## Task directions
Reproduce a span of the web scraping post verbatim, starting at the words "I am using BeautifulSoup" and stopping after "each page's name.".

## Text
I am using BeautifulSoup to scrape some basic information off of a bunch of Wikipedia pages. The program runs, but slowly (approx 20 minutes for 650 pages). I'm trying to use multiprocessing to speed this up, but it's not working as expected. It either seems to get held up and not do anything, or it only scrapes for the first letter of each page's name.
The scraping code I'm using is:
#dict where key is person's name and value is proper wikipedia url formatting
all_wikis = { 'Adam Ferrara': 'Adam_Ferrara',
'Adam Hartle': 'Adam_Hartle',
'Adam Ray': 'Adam_Ray_(comedian)',
'Adam Sandler': 'Adam_Sandler',
'Adele Givens': 'Adele_Givens'}
bios = {}
def scrape(dictionary):
for key in dictionary:
#search each page
page = requests.get(("https://en.wikipedia.org/wiki/" + str(key)))
data = page.text
soup = BeautifulSoup(data, "html.parser")
#get data
try:
bday = soup.find('span', attrs={'class' : 'bday'}).text
except:
bday = 'Birthday Unknown'
try:
birthplace = soup.find('div', attrs={'class' : 'birthplace'}).text
except:
birthplace = 'Birthplace Unknown'
try:
death_date = (soup.find('span', attrs={'style' : "display:none"}).text
.replace("(", "")
.replace(")", ""))

Structured pose outputs:
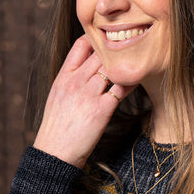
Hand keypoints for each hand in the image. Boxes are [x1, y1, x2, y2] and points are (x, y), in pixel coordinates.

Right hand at [33, 35, 135, 166]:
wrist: (55, 152)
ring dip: (125, 65)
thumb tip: (85, 69)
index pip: (81, 45)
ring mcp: (89, 95)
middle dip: (115, 51)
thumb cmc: (57, 127)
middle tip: (130, 50)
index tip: (108, 44)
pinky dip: (131, 83)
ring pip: (112, 68)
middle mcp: (76, 82)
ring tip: (137, 62)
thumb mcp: (57, 96)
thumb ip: (71, 79)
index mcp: (63, 77)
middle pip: (100, 54)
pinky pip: (121, 89)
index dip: (97, 40)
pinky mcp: (101, 110)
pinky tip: (138, 81)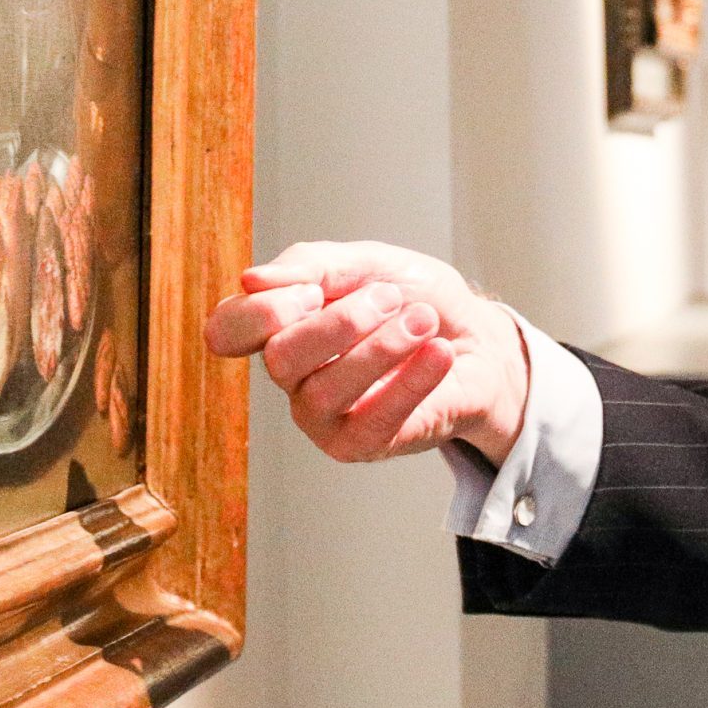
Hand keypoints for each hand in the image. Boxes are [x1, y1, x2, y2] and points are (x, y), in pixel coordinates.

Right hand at [204, 239, 529, 465]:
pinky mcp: (360, 445)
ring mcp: (321, 416)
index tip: (316, 290)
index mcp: (280, 326)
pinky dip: (411, 381)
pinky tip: (439, 352)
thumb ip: (312, 265)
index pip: (227, 331)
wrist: (479, 338)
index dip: (262, 311)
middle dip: (341, 323)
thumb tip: (250, 281)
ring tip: (425, 320)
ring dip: (382, 349)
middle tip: (390, 297)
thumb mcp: (369, 263)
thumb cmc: (415, 300)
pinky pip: (372, 421)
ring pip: (323, 392)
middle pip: (280, 358)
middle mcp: (291, 375)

## Reply
I am using BeautifulSoup to scrape some basic information off of a bunch of Wikipedia pages. The program runs, but slowly (approx 20 minutes for 650 pages). I'm trying to use multiprocessing to speed this up, but it's not working as expected. It either seems to get held up and not do anything, or it only scrapes for the first letter of each page's name.